“夜のプールで”『青春の名のもとに』


OAFF2018『青春の名のもとに / In Your Dreams / 以青春的名義』予告編 Trailer

 大阪アジアン映画祭2018にて。

 16歳の男子高校生、張子行は夜の学校のプールに落ちた女性を助ける。翌日、彼女は彼のクラスに代理教員としてやってきた。家庭や学校生活に鬱屈を抱えた張子行は次第に彼女に惹かれていくのだが……。

 今回の香港ナイトはこちら。脚本家であるタム・ワイジェンの初監督作で、女教師と男子高校生の年の差恋愛もの。なんかAVみたいな設定だな、と思ったが、割と最近韓国映画でも『女教師 シークレット・レッスン』なんて映画もあった。こちらもしっかりセックスが絡む話だったが、今作もそうかな? しかし主演女優はカリーナ・ラウということで、なんぼなんでも年の差がすごいな……。

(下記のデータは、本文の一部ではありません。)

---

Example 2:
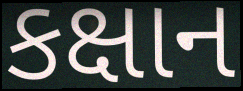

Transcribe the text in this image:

કક્ષાન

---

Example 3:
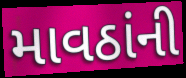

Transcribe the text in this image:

માવઠાંની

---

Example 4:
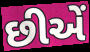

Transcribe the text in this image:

છીએં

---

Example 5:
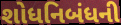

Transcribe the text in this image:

શોધનિબંધનીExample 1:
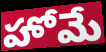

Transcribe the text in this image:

హోమే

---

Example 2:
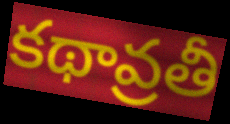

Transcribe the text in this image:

కథావ్రతీ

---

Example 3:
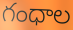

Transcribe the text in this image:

గంధాల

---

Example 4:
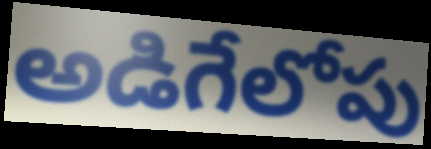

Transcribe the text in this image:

అడిగేలోపు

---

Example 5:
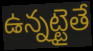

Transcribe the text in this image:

ఉన్నట్టైతే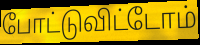
போட்டுவிட்டோம்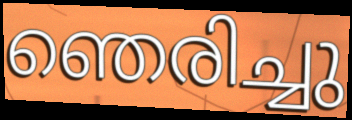
ഞെരിച്ചു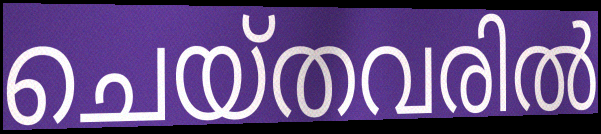
ചെയ്തവരിൽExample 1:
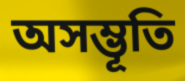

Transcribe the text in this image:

অসম্ভূতি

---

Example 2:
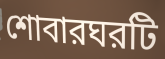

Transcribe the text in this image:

শোবারঘরটি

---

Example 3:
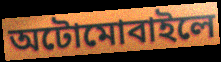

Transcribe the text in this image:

অটোমোবাইলে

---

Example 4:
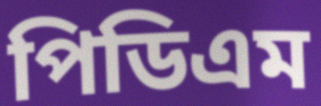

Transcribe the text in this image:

পিডিএম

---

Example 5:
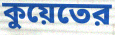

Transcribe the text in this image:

কুয়েতের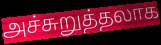
அச்சுறுத்தலாக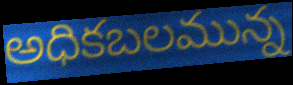
అధికబలమున్న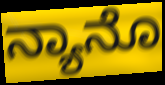
ನ್ಯಾನೊ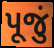
પૂજું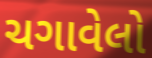
ચગાવેલોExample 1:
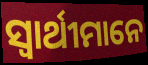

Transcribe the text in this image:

 新人の初監督だが、カリーナ・ラウが脚本に入れ込んで、自分がやりたいと言ったそう。男子高校生はボケ老人になった父親を世話しているのだが、この父親が往年のアクション・スタートン・ワイさん! えーっ、こんな年寄りになってたか、とちと驚いたが、もちろん今作ではアクションを封印。大陸に去った妻の帰りをひたすら待ち続ける、夢見る老人。息子は息子で母が去ったシーンを強烈に覚えていて、結構トラウマになっているのだな。帰るわけないじゃんとわかっていて、父親との認識には相当ギャップがある。

 で、顔はおぼろげだがヒールやらストッキングが印象に残ってる母に、カリーナ・ラウ先生の面影を重ね合わせるのであった。まあこちらはよくあるちょい可哀想なマザコン、という感じだが、さすがに「本気」というところまでは突っ込まないものの男子高校生に癒しを求めるカリーナ・ラウ先生の危うい感じはさすがだったな。もともとちょっと顔が怖くて、綺麗系のメイクもしないものだから、何をやっても割合マジに見えていちいちぎょっとさせられる。

 正直、そこまで奥深くに立ち入らない話の展開含め、地味は地味だが細部にセンスを感じ、小品ながらなかなかいい映画だったんじゃないの、という後味。クライマックスの「ベッドシーン」も変な緊張感がありましたな。

 監督は、大学時代に親友が先生を好きになってしまい、それを責めてしまったのが心残りだったということで、今作は彼女のために作った、とのこと。すごい深いテーマじゃあもちろんないが、高校生にも大学生にも男子にも女子にも若年にも中年にも時に訪れる、心の揺らぎや不安定さに見舞われる一瞬を切り取った映画と言えるかもしれないですね。